#### INPUT RECORDS
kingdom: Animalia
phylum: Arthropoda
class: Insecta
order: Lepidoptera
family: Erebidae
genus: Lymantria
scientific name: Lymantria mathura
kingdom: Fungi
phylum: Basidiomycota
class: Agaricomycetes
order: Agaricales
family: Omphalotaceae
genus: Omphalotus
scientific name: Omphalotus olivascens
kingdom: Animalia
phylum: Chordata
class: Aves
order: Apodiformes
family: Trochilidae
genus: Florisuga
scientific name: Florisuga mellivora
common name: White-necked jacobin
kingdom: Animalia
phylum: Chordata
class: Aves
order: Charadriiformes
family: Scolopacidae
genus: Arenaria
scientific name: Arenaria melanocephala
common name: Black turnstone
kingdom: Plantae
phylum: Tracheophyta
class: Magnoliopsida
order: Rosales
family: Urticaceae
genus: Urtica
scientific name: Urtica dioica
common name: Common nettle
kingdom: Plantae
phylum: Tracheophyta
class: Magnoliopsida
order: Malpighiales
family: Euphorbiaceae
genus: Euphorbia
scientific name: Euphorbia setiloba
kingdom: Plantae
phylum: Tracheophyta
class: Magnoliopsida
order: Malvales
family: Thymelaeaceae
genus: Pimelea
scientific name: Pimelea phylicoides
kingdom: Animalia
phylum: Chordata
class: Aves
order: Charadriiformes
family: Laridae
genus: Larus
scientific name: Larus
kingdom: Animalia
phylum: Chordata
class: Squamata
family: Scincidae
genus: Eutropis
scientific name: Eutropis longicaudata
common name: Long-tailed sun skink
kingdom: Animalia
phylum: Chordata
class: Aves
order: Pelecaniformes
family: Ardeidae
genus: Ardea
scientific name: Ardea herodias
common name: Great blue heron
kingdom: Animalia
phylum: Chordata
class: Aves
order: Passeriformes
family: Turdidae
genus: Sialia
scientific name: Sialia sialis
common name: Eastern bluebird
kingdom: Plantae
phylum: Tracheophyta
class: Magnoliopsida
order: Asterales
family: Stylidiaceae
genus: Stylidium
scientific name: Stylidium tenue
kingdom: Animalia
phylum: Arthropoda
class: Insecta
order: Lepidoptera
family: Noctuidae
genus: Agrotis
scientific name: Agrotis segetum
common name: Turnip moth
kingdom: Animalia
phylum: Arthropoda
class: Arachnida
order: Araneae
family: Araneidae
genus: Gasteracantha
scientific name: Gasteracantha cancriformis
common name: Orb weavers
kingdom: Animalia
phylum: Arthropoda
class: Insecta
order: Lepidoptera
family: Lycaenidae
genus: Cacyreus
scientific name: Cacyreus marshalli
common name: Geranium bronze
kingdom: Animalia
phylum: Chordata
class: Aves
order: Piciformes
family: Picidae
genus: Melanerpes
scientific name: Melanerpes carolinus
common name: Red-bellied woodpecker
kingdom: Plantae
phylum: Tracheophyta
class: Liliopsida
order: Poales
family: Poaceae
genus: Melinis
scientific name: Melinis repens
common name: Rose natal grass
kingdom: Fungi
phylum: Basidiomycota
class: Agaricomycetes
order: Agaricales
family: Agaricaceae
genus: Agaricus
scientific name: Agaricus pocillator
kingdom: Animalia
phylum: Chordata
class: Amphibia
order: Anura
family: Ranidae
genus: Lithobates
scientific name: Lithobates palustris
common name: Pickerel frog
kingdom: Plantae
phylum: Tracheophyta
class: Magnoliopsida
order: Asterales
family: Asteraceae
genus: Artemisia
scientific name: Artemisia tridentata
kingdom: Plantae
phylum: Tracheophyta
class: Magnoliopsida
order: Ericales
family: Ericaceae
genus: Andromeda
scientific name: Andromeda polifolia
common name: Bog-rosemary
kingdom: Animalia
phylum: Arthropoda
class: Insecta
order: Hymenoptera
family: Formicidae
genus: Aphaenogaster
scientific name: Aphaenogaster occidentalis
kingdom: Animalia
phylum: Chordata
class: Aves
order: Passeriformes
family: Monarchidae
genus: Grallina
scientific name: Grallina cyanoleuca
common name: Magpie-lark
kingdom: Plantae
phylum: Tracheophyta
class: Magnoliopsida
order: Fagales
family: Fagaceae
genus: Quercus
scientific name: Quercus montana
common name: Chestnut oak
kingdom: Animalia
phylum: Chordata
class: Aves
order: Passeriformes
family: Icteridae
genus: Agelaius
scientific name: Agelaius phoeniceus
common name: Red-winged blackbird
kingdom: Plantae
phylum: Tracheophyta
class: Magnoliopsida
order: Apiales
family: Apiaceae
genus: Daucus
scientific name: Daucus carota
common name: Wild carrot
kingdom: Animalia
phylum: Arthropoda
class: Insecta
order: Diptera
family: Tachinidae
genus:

#### WHAT IS BEING ASKED
Please present every line in the records above as a Markdown table with two columns, Row and Line, numbering the rows in order and skipping any blank lines.

#### TASK RESPONSE
| Row | Line |
|---|---|
| 1 | kingdom: Animalia |
| 2 | phylum: Arthropoda |
| 3 | class: Insecta |
| 4 | order: Lepidoptera |
| 5 | family: Erebidae |
| 6 | genus: Lymantria |
| 7 | scientific name: Lymantria mathura |
| 8 | kingdom: Fungi |
| 9 | phylum: Basidiomycota |
| 10 | class: Agaricomycetes |
| 11 | order: Agaricales |
| 12 | family: Omphalotaceae |
| 13 | genus: Omphalotus |
| 14 | scientific name: Omphalotus olivascens |
| 15 | kingdom: Animalia |
| 16 | phylum: Chordata |
| 17 | class: Aves |
| 18 | order: Apodiformes |
| 19 | family: Trochilidae |
| 20 | genus: Florisuga |
| 21 | scientific name: Florisuga mellivora |
| 22 | common name: White-necked jacobin |
| 23 | kingdom: Animalia |
| 24 | phylum: Chordata |
| 25 | class: Aves |
| 26 | order: Charadriiformes |
| 27 | family: Scolopacidae |
| 28 | genus: Arenaria |
| 29 | scientific name: Arenaria melanocephala |
| 30 | common name: Black turnstone |
| 31 | kingdom: Plantae |
| 32 | phylum: Tracheophyta |
| 33 | class: Magnoliopsida |
| 34 | order: Rosales |
| 35 | family: Urticaceae |
| 36 | genus: Urtica |
| 37 | scientific name: Urtica dioica |
| 38 | common name: Common nettle |
| 39 | kingdom: Plantae |
| 40 | phylum: Tracheophyta |
| 41 | class: Magnoliopsida |
| 42 | order: Malpighiales |
| 43 | family: Euphorbiaceae |
| 44 | genus: Euphorbia |
| 45 | scientific name: Euphorbia setiloba |
| 46 | kingdom: Plantae |
| 47 | phylum: Tracheophyta |
| 48 | class: Magnoliopsida |
| 49 | order: Malvales |
| 50 | family: Thymelaeaceae |
| 51 | genus: Pimelea |
| 52 | scientific name: Pimelea phylicoides |
| 53 | kingdom: Animalia |
| 54 | phylum: Chordata |
| 55 | class: Aves |
| 56 | order: Charadriiformes |
| 57 | family: Laridae |
| 58 | genus: Larus |
| 59 | scientific name: Larus |
| 60 | kingdom: Animalia |
| 61 | phylum: Chordata |
| 62 | class: Squamata |
| 63 | family: Scincidae |
| 64 | genus: Eutropis |
| 65 | scientific name: Eutropis longicaudata |
| 66 | common name: Long-tailed sun skink |
| 67 | kingdom: Animalia |
| 68 | phylum: Chordata |
| 69 | class: Aves |
| 70 | order: Pelecaniformes |
| 71 | family: Ardeidae |
| 72 | genus: Ardea |
| 73 | scientific name: Ardea herodias |
| 74 | common name: Great blue heron |
| 75 | kingdom: Animalia |
| 76 | phylum: Chordata |
| 77 | class: Aves |
| 78 | order: Passeriformes |
| 79 | family: Turdidae |
| 80 | genus: Sialia |
| 81 | scientific name: Sialia sialis |
| 82 | common name: Eastern bluebird |
| 83 | kingdom: Plantae |
| 84 | phylum: Tracheophyta |
| 85 | class: Magnoliopsida |
| 86 | order: Asterales |
| 87 | family: Stylidiaceae |
| 88 | genus: Stylidium |
| 89 | scientific name: Stylidium tenue |
| 90 | kingdom: Animalia |
| 91 | phylum: Arthropoda |
| 92 | class: Insecta |
| 93 | order: Lepidoptera |
| 94 | family: Noctuidae |
| 95 | genus: Agrotis |
| 96 | scientific name: Agrotis segetum |
| 97 | common name: Turnip moth |
| 98 | kingdom: Animalia |
| 99 | phylum: Arthropoda |
| 100 | class: Arachnida |
| 101 | order: Araneae |
| 102 | family: Araneidae |
| 103 | genus: Gasteracantha |
| 104 | scientific name: Gasteracantha cancriformis |
| 105 | common name: Orb weavers |
| 106 | kingdom: Animalia |
| 107 | phylum: Arthropoda |
| 108 | class: Insecta |
| 109 | order: Lepidoptera |
| 110 | family: Lycaenidae |
| 111 | genus: Cacyreus |
| 112 | scientific name: Cacyreus marshalli |
| 113 | common name: Geranium bronze |
| 114 | kingdom: Animalia |
| 115 | phylum: Chordata |
| 116 | class: Aves |
| 117 | order: Piciformes |
| 118 | family: Picidae |
| 119 | genus: Melanerpes |
| 120 | scientific name: Melanerpes carolinus |
| 121 | common name: Red-bellied woodpecker |
| 122 | kingdom: Plantae |
| 123 | phylum: Tracheophyta |
| 124 | class: Liliopsida |
| 125 | order: Poales |
| 126 | family: Poaceae |
| 127 | genus: Melinis |
| 128 | scientific name: Melinis repens |
| 129 | common name: Rose natal grass |
| 130 | kingdom: Fungi |
| 131 | phylum: Basidiomycota |
| 132 | class: Agaricomycetes |
| 133 | order: Agaricales |
| 134 | family: Agaricaceae |
| 135 | genus: Agaricus |
| 136 | scientific name: Agaricus pocillator |
| 137 | kingdom: Animalia |
| 138 | phylum: Chordata |
| 139 | class: Amphibia |
| 140 | order: Anura |
| 141 | family: Ranidae |
| 142 | genus: Lithobates |
| 143 | scientific name: Lithobates palustris |
| 144 | common name: Pickerel frog |
| 145 | kingdom: Plantae |
| 146 | phylum: Tracheophyta |
| 147 | class: Magnoliopsida |
| 148 | order: Asterales |
| 149 | family: Asteraceae |
| 150 | genus: Artemisia |
| 151 | scientific name: Artemisia tridentata |
| 152 | kingdom: Plantae |
| 153 | phylum: Tracheophyta |
| 154 | class: Magnoliopsida |
| 155 | order: Ericales |
| 156 | family: Ericaceae |
| 157 | genus: Andromeda |
| 158 | scientific name: Andromeda polifolia |
| 159 | common name: Bog-rosemary |
| 160 | kingdom: Animalia |
| 161 | phylum: Arthropoda |
| 162 | class: Insecta |
| 163 | order: Hymenoptera |
| 164 | family: Formicidae |
| 165 | genus: Aphaenogaster |
| 166 | scientific name: Aphaenogaster occidentalis |
| 167 | kingdom: Animalia |
| 168 | phylum: Chordata |
| 169 | class: Aves |
| 170 | order: Passeriformes |
| 171 | family: Monarchidae |
| 172 | genus: Grallina |
| 173 | scientific name: Grallina cyanoleuca |
| 174 | common name: Magpie-lark |
| 175 | kingdom: Plantae |
| 176 | phylum: Tracheophyta |
| 177 | class: Magnoliopsida |
| 178 | order: Fagales |
| 179 | family: Fagaceae |
| 180 | genus: Quercus |
| 181 | scientific name: Quercus montana |
| 182 | common name: Chestnut oak |
| 183 | kingdom: Animalia |
| 184 | phylum: Chordata |
| 185 | class: Aves |
| 186 | order: Passeriformes |
| 187 | family: Icteridae |
| 188 | genus: Agelaius |
| 189 | scientific name: Agelaius phoeniceus |
| 190 | common name: Red-winged blackbird |
| 191 | kingdom: Plantae |
| 192 | phylum: Tracheophyta |
| 193 | class: Magnoliopsida |
| 194 | order: Apiales |
| 195 | family: Apiaceae |
| 196 | genus: Daucus |
| 197 | scientific name: Daucus carota |
| 198 | common name: Wild carrot |
| 199 | kingdom: Animalia |
| 200 | phylum: Arthropoda |
| 201 | class: Insecta |
| 202 | order: Diptera |
| 203 | family: Tachinidae |
| 204 | genus: |